§ WHAT TO WORK ON: Retype the records below exactly. Leave nothing out.
--- EXTRACTED RECORDS Enclosed Below ---
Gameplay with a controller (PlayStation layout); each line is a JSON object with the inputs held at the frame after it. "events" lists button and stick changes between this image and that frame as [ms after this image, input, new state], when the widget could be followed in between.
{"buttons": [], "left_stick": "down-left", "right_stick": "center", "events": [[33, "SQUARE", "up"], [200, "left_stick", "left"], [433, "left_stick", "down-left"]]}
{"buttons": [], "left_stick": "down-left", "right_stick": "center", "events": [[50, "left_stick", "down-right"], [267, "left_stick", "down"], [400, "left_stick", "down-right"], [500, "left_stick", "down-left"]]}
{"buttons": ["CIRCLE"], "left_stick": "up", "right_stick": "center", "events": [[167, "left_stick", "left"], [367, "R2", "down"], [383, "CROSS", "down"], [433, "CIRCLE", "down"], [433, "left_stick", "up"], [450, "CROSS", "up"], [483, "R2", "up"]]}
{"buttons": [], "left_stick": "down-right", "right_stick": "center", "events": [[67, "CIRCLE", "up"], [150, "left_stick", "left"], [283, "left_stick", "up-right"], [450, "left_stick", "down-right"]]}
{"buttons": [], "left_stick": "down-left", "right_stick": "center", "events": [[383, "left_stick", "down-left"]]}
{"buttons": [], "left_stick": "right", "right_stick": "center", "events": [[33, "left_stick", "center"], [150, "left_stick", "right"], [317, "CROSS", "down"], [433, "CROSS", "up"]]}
--- End of Enclosed EXTRACTED RECORDS ---
§ SOLUTION FOR THIS TASK:
Gameplay with a controller (PlayStation layout); each line is a JSON object with the inputs held at the frame after it. "events" lists button and stick changes between this image and that frame as [ms after this image, input, new state], when the widget could be followed in between.
{"buttons": [], "left_stick": "down-left", "right_stick": "center", "events": [[33, "SQUARE", "up"], [200, "left_stick", "left"], [433, "left_stick", "down-left"]]}
{"buttons": [], "left_stick": "down-left", "right_stick": "center", "events": [[50, "left_stick", "down-right"], [267, "left_stick", "down"], [400, "left_stick", "down-right"], [500, "left_stick", "down-left"]]}
{"buttons": ["CIRCLE"], "left_stick": "up", "right_stick": "center", "events": [[167, "left_stick", "left"], [367, "R2", "down"], [383, "CROSS", "down"], [433, "CIRCLE", "down"], [433, "left_stick", "up"], [450, "CROSS", "up"], [483, "R2", "up"]]}
{"buttons": [], "left_stick": "down-right", "right_stick": "center", "events": [[67, "CIRCLE", "up"], [150, "left_stick", "left"], [283, "left_stick", "up-right"], [450, "left_stick", "down-right"]]}
{"buttons": [], "left_stick": "down-left", "right_stick": "center", "events": [[383, "left_stick", "down-left"]]}
{"buttons": [], "left_stick": "right", "right_stick": "center", "events": [[33, "left_stick", "center"], [150, "left_stick", "right"], [317, "CROSS", "down"], [433, "CROSS", "up"]]}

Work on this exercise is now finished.